Sono tantissimi e sono capaci di scambiare informazioni, di memorizzare dati, di elaborare informazioni molto più velocemente di noi e senza bisogno di noi. IoT, edge, fog computing, ambient computing, ecc. sono tutte nuove tecnologie che fanno vivere le neo-cose che abitano il nostro mondo, lavorano con noi, e vanno a costituire il nuovo sistema vitale della Terra che agisce per noi senza dipendere da noi, se non per l’alimentazione elettrica. Sono come estese colonie di formiche digitali, alveari di miliardi di api robot, innumerevoli gocce d’acqua binarie che diventano oceano, che si organizzano e operano sempre più autonomamente. Fanno funzionare i trasporti, le grandi città, i centri commerciali, gli ospedali, le nostre auto, le industrie, le abitazioni, e tutte le infrastrutture di comunicazione che servono agli umani. Purtroppo, vanno anche in guerra dentro le nuove armi autonome, dentro i droni kamikaze, nei visori termici, nei missili di ultima generazione.

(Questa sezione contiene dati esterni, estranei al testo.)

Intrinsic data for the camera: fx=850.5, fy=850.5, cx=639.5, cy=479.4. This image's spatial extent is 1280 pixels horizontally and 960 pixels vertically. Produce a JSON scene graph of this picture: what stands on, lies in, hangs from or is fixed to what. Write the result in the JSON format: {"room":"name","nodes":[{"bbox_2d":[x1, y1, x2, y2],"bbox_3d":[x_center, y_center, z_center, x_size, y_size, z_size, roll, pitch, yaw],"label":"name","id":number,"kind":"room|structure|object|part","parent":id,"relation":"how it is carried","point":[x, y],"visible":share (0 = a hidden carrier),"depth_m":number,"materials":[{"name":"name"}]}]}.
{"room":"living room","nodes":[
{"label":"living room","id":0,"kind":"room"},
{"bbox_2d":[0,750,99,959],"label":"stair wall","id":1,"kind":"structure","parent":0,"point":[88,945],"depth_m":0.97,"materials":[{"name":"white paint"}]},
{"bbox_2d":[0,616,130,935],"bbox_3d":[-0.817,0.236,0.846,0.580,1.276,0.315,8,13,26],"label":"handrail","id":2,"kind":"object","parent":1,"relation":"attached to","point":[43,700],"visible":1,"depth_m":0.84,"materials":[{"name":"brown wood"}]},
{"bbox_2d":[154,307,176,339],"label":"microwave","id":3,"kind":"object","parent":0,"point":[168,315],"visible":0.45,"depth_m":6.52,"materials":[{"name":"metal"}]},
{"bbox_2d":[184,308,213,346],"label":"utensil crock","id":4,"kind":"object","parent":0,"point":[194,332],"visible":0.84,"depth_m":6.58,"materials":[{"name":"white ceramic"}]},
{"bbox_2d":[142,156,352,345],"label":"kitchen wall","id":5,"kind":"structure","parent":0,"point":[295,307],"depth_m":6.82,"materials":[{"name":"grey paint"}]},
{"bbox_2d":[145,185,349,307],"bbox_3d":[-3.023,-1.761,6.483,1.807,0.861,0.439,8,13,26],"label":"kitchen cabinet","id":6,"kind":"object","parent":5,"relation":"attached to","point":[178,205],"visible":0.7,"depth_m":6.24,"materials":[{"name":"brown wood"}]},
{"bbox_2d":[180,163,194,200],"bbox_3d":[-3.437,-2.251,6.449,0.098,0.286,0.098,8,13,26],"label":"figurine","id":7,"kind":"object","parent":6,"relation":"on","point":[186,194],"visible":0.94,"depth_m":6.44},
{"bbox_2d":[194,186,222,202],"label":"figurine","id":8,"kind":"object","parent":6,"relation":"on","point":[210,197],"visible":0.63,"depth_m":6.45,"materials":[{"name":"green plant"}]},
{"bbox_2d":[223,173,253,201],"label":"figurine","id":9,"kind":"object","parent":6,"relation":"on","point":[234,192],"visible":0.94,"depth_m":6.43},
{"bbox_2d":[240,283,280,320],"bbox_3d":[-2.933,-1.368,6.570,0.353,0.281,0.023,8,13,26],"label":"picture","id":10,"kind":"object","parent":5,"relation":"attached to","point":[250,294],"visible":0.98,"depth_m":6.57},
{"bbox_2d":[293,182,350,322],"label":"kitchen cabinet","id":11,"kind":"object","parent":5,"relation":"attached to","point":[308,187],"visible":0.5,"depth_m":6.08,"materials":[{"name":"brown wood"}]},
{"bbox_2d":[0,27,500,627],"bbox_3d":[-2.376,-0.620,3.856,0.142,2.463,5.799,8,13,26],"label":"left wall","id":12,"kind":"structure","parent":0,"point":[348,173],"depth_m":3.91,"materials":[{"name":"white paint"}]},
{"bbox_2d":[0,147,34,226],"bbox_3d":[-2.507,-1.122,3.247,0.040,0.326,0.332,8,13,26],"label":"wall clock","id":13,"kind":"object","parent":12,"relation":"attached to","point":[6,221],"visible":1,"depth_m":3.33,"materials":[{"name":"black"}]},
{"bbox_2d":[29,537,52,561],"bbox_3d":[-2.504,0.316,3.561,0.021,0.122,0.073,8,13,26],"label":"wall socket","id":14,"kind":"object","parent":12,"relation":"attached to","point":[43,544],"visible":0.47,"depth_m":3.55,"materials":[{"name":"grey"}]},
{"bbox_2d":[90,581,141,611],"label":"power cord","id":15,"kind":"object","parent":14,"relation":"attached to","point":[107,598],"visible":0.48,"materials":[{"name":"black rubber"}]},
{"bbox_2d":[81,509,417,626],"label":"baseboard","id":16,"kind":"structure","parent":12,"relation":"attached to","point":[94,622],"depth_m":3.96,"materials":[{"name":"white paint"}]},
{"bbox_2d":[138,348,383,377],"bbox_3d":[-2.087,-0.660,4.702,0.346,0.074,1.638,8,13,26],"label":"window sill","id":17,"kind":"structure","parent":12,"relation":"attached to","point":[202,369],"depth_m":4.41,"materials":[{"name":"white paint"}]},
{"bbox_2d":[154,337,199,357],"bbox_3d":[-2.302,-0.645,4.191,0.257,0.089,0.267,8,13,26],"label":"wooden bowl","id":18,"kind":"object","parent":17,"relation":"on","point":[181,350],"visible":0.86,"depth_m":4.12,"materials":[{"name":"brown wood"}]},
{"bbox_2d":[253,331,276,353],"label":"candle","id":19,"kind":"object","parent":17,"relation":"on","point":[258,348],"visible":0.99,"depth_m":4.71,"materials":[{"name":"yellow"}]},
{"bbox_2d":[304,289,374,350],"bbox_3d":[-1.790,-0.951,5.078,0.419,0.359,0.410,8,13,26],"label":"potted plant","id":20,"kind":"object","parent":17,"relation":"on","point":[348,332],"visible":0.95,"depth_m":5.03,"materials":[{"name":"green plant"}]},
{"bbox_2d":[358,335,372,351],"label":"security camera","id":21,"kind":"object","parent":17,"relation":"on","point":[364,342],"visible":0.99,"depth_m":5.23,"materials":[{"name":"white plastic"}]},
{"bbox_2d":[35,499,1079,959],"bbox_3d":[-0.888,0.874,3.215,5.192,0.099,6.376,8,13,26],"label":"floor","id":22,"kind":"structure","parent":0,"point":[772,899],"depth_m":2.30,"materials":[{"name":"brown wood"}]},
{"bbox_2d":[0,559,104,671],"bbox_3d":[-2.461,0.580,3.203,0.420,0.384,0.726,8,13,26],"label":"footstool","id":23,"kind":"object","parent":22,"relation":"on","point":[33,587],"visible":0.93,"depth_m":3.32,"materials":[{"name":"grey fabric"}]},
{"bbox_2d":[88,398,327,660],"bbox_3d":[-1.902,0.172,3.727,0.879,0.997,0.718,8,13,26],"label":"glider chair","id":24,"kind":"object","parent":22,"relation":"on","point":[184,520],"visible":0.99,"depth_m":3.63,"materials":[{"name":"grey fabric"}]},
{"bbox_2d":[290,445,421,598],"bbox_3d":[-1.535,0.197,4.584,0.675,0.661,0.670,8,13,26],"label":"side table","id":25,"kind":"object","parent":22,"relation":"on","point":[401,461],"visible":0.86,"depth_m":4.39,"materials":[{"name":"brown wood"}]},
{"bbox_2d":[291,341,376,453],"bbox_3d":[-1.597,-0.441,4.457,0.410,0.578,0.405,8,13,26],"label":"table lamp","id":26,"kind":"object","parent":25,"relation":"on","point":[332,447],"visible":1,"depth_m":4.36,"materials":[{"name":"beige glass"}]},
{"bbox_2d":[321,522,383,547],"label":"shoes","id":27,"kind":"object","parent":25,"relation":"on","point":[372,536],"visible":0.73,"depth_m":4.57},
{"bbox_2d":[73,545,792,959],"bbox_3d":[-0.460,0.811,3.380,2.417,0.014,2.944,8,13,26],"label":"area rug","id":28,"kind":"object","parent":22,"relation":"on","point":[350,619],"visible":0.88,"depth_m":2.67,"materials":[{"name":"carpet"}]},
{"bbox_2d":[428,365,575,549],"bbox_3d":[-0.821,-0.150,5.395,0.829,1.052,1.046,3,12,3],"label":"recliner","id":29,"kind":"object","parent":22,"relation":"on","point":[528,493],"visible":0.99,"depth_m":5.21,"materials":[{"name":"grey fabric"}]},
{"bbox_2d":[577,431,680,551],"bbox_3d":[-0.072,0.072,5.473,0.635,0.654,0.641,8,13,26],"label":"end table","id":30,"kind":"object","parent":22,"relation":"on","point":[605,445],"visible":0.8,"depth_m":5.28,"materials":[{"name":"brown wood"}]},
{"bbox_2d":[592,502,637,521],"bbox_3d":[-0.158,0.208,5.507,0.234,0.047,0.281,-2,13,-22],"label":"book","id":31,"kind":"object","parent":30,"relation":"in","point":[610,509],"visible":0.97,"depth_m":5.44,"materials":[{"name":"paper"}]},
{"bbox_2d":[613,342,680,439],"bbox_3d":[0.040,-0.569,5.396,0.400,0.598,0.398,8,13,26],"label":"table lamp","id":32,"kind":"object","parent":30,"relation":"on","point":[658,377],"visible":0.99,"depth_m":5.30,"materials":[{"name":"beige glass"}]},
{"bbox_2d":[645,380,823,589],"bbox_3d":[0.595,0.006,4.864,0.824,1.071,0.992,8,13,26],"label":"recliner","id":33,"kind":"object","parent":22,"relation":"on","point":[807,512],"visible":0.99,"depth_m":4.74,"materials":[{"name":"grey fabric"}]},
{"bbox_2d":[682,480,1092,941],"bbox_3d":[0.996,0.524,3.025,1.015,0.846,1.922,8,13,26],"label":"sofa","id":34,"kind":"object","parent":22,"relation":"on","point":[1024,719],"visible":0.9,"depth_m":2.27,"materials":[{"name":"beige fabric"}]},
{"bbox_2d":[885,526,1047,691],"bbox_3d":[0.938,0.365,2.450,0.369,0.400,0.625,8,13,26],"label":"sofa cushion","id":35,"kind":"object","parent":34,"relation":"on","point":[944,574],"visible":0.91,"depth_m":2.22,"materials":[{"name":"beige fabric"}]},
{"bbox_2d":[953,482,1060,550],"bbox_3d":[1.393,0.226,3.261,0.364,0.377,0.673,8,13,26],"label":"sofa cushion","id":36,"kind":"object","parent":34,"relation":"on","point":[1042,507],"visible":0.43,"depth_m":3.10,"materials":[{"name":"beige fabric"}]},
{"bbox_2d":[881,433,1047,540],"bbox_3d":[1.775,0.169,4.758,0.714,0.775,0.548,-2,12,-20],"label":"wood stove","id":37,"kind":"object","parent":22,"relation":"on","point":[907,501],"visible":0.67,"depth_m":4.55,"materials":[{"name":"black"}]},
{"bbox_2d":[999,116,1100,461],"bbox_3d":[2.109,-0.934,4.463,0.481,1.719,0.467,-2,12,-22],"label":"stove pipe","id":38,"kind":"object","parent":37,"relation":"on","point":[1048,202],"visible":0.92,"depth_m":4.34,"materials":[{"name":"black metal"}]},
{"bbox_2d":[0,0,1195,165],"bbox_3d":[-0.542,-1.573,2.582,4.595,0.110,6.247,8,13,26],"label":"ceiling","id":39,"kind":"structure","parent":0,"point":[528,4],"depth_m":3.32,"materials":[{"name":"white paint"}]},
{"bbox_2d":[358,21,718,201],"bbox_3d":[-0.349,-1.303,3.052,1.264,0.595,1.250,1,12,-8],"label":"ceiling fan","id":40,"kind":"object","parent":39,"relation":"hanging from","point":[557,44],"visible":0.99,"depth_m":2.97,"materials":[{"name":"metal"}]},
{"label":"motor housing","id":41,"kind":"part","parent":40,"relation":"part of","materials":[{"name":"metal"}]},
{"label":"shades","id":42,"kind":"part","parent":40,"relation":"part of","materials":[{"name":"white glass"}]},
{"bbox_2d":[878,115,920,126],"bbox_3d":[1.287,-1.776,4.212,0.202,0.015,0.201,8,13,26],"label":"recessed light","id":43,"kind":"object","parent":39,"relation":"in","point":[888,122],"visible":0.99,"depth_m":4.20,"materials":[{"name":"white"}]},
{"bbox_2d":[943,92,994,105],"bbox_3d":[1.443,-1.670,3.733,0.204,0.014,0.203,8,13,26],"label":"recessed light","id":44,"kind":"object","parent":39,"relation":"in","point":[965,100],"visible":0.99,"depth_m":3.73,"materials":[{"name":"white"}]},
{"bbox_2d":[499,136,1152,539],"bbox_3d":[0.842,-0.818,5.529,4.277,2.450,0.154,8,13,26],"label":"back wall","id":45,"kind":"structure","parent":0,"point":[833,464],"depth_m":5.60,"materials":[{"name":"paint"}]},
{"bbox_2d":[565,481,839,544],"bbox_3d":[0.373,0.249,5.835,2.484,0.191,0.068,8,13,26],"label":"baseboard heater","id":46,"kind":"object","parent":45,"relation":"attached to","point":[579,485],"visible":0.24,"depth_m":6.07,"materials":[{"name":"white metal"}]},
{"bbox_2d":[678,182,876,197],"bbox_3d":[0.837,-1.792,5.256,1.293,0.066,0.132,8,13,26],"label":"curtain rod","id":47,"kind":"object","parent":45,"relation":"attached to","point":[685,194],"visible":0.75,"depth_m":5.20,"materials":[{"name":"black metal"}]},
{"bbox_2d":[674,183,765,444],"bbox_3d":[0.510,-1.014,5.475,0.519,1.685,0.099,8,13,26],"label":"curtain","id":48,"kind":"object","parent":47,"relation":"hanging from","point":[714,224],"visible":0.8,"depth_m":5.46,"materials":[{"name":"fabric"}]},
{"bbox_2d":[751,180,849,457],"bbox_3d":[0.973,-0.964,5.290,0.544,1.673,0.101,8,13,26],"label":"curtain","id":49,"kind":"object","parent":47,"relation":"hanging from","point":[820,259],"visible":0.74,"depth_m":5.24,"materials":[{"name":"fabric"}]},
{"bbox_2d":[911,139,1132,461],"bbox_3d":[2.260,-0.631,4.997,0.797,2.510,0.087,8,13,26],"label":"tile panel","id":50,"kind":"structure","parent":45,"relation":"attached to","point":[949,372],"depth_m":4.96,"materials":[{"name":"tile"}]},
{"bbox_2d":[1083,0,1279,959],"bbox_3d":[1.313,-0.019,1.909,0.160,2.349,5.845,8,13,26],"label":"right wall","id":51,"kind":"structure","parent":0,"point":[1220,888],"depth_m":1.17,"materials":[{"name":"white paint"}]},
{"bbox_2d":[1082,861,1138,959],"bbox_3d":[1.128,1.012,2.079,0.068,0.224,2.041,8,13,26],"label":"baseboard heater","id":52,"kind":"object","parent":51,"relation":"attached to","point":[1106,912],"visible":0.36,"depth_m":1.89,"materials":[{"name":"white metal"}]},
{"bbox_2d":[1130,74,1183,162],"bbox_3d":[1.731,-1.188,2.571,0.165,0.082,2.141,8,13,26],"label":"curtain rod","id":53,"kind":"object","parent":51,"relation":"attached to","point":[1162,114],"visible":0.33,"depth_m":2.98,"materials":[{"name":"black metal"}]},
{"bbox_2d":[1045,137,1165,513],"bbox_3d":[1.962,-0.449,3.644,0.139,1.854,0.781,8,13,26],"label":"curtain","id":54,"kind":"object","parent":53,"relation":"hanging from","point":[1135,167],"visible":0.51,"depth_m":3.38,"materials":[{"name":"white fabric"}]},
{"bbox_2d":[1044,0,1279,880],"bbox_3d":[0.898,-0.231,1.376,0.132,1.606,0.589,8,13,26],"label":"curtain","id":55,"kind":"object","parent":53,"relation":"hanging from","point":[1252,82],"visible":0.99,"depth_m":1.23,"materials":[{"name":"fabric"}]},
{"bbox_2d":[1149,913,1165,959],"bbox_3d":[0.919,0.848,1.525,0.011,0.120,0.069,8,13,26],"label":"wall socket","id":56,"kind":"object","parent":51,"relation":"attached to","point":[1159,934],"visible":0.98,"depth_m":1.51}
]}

E anche lì stanno cambiando lo scenario delle battaglie e di interi conflitti.
Viviamo in una Terra nella quale dati, algoritmi e chip microscopici hanno assunto un ruolo attivo per imbandire una neo-realtà che aspira a diventare più forte della realtà tradizionale nella quale siamo cresciuti. Più forte di quella che ci è stata lasciata in eredità e che dovemmo saper costudire e proteggere per non vederla sparire sotto l’impatto del Big Bang di miliardi di artefatti pieni di hardware, di dati e di software che rischiano di toglierci il piacere dei gusti semplici, di un momento di noia, dello sguardo su un filo d’erba, di una piccola perdita di tempo che ci possa ricordare le antiche relazioni tra le cose e gli umani. L’Internet originaria (quella fatta di computer e di cavi) ci ha portato all’Internet delle Cose e qui non ci fermeremo.
L’Internet of Behaviors
Già si annunciano altre reti che potrebbero portarci in nuove dimensioni dell’esistenza come l’Internet of Behaviors (IoB) che usa la rete per condividere la raccolta e l’analisi dei dati, l’indagine dei comportamenti delle persone e delle tecnologie che usano. Insomma, l’unione preoccupante di informatica e psicologia.

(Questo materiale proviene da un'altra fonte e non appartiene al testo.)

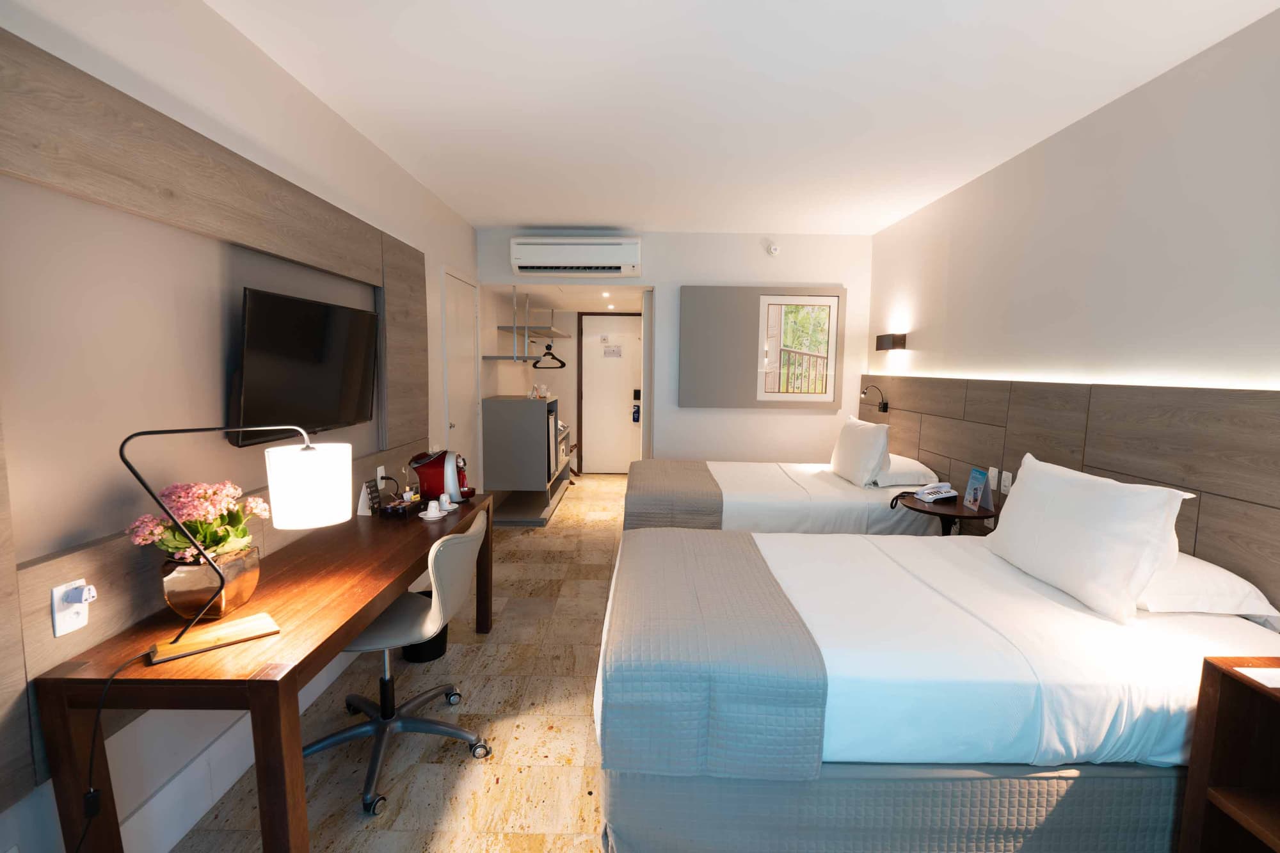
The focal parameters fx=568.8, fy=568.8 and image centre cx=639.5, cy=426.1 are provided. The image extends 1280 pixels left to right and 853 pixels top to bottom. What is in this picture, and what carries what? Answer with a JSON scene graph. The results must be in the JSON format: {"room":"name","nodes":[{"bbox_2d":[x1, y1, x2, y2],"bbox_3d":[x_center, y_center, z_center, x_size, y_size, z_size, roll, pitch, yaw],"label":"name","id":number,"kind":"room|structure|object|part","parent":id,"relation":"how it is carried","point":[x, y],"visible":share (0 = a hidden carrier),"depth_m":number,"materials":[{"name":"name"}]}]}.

L’obiettivo del modello IoB è di prevedere il comportamento umano, trarre informazioni dai dati disponibili e persino influenzare il comportamento delle persone in base alle loro attività e ai loro interessi raccolti dalle loro tante interazioni digitali. Le aziende che hanno l’obiettivo di vendere prodotti e servizi possono influenzare il nostro comportamento in base a contenuti mirati che sono vengono curati specificamente per gli individui in base alle loro preferenze e interazioni.
L’Internet of Behaviors cattura la “briciole digitali” lasciate dalle persone nella loro quotidianità, traendole da una varietà di sorgenti. Dati che provengono da numerose fonti, dalle transazioni economiche effettuate dalle persone, dal riconoscimento facciale, dall’uso dei dispositivi connessi alla rete. Insomma, stiamo andando verso l’Internet del Tutto che vorrebbe essere onnipresente nella nostra vita e che, se guidata dagli interessi economici e commerciali, potrebbe piegare i nostri gesti quotidiani a quei fini.
Eppure, c’è un enorme spazio per usare queste potenti tecnologie a servizio delle persone, per aiutare i più deboli, facilitare i cittadini e curare gli anziani, insomma per migliorare il funzionamento della società. Saremo capaci di perseguire questi obiettivi ed evitare che queste straordinarie soluzioni generino maggiori problemi di quelli che risolvono?